== Required work ==
Repeat word for word the passage of the Open MPI thread that begins at "It seems as" and stops after "installation of OpenFOAM?".

Selected excerpt Block Start

Looking at the change log for 1.5.1 I see:
- Use memmove (instead of memcpy) when necessary (e.g., source and destination overlap).

It seems as though this might be a likely candidate for a change that might fix my problems if I am indeed using 1.5.3 following the installation of OpenFOAM?

On Fri, Jan 27, 2012 at 10:02 AM, Brett Tully wrote:
Interesting. In the same set of updates, I installed OpenFOAM from their Ubuntu deb package and it claims to ship with openmpi. I just downloaded their Third-party source tar and unzipped it to see what version of openmpi they are using, and it is 1.5.3. However, when I do man openmpi, or ompi_info, I get the same version as before (1.4.3). How do I determine for sure what is being included when I compile something using mpicc?

Thanks,
Brett.



On Thu, Jan 26, 2012 at 10:05 PM, Jeff Squyres <jsquyres@cisco.com> wrote:
What version did you upgrade to?  (we don't control the Ubuntu packaging)

I see a bullet in the soon-to-be-released 1.4.5 release notes:

- Fix obscure cases where MPI_ALLGATHER could crash.  Thanks to Andrew
 Senin for reporting the problem.

But that would be surprising if this is what fixed your issue, especially since it's not released yet.  :-)



On Jan 26, 2012, at 5:24 AM, Brett Tully wrote:

> As of two days ago, this problem has disappeared and the tests that I had written and run each night are now passing. Having looked through the update log of my machine (Ubuntu 11.10) it appears as though I got a new version of mpi-default-dev (0.6ubuntu1). I would like to understand this problem in more detail -- is it possible to see what changed in this update?
> Thanks,
> Brett.

Selected excerpt Block End
Data under study Block Start

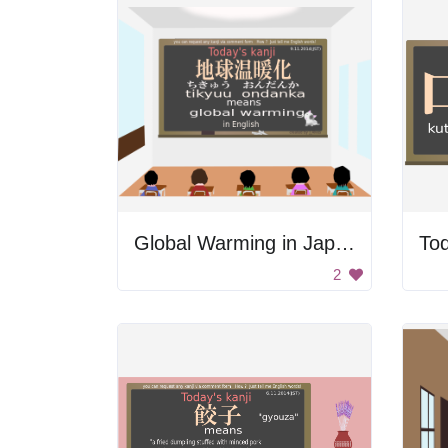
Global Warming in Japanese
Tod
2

Data under study Block End
Data under study Block Start

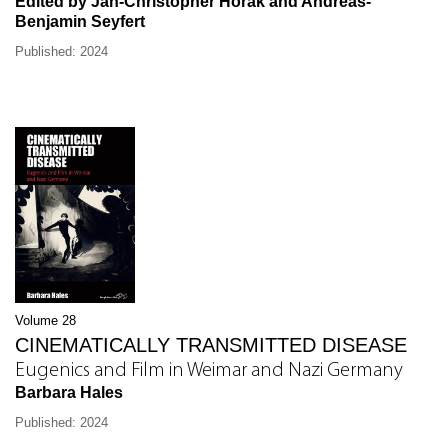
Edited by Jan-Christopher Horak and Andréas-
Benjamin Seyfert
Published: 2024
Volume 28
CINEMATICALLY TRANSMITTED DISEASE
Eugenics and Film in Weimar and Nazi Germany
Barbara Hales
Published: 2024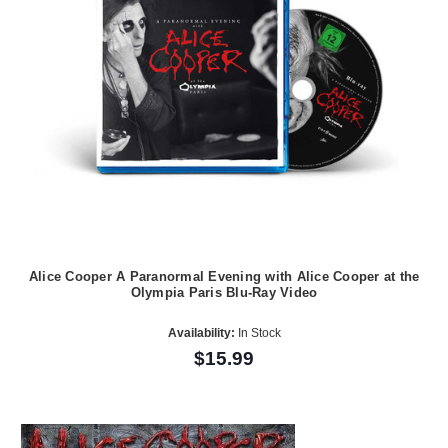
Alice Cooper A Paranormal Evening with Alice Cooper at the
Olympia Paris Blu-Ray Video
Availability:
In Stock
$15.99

Data under study Block End

== Expected answer ==
It seems as though this might be a likely candidate for a change that might fix my problems if I am indeed using 1.5.3 following the installation of OpenFOAM?